I desired a look that was thin spaces between the wood slats, and the wood slats arranged in a perpendicular fashion to the joists.
For this I devised another jig (see the photo above). I did this for uniformity and speed. To create the jig find a piece of wood that is the width you want for the gap between the slats. Fix that perpendicularly to a 2x4. Then make "stops" set back 1" from the front of the 2x4. you should end up with something that looks like a cross.
Now, I wanted to start in the corners because I wanted a symmetrical look at the joints. I placed a ripped 1/2" piece of the redwood along the top of the small 2x4 I added in the last step before. Then starting at the corner cut my first slats by hand to fit in the corners and have a symmetrical meeting point.

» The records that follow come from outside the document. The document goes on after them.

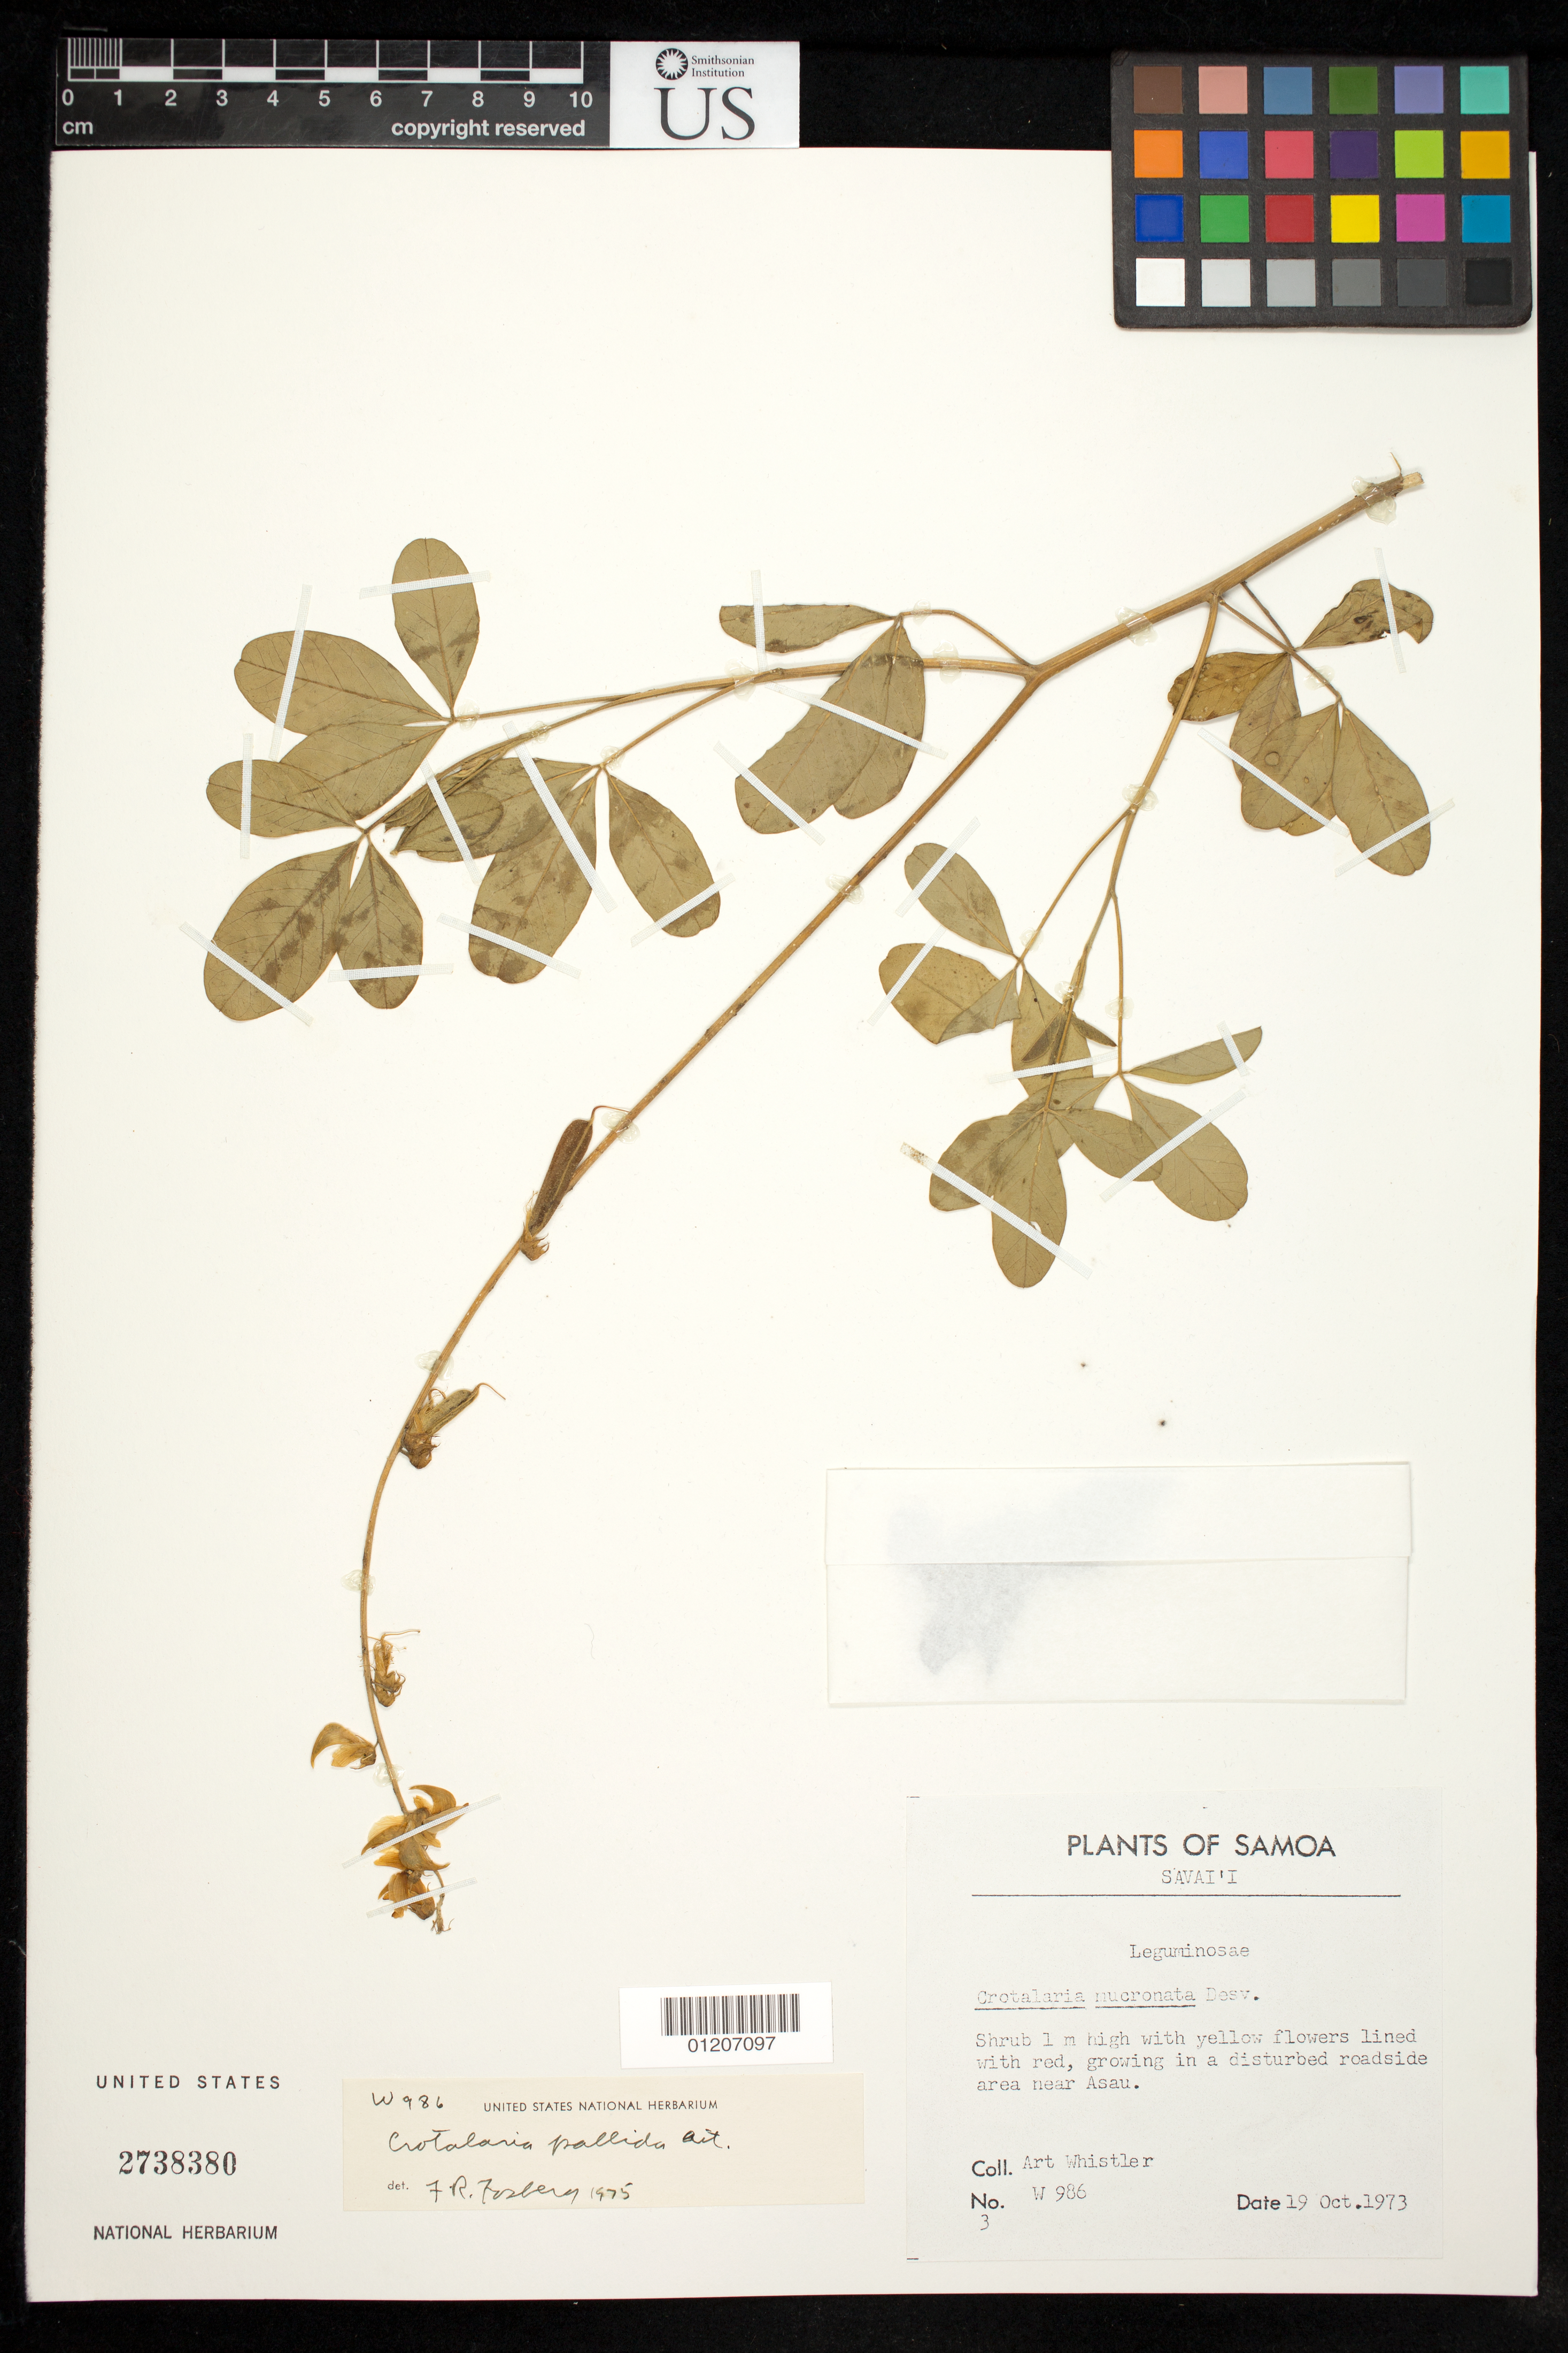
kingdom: Plantae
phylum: Tracheophyta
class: Magnoliopsida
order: Fabales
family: Fabaceae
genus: Crotalaria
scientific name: Crotalaria pallida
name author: Aiton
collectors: A. Whistler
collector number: W 986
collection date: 1973-10-19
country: Samoa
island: Savai'i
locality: Area near Asau.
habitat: Growing in a tisturbed roadside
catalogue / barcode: US 2738380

Attach the stats to the joists using a brad nail along the corner edges. I did my first one on the top, but redwood is so soft there were major puncture wounds. Working it at an angle on the edge worked best.
Production work - once your first slats are in place and you have room to use the jig you can really get moving. set the jig against the front joist and the first slat. If you've done everything right so far it should meet up nicely. Then put your next slat into the jig on the opposing side and nail the exposed edge. Continue in this fashion until you reach the end of the joist.
*note - I worked my way to the middle on the back bench and split the difference on the last 3 boards. You can hardly tell the difference. On the side benches just work from the corners to the end.
Once the slats are placed, nail the other side down. And congratulate yourself for a job well done!
Thank you so much for reading my lengthy instructable and I hope you learned a few things and were inspired to try something on your own. Happy hammering!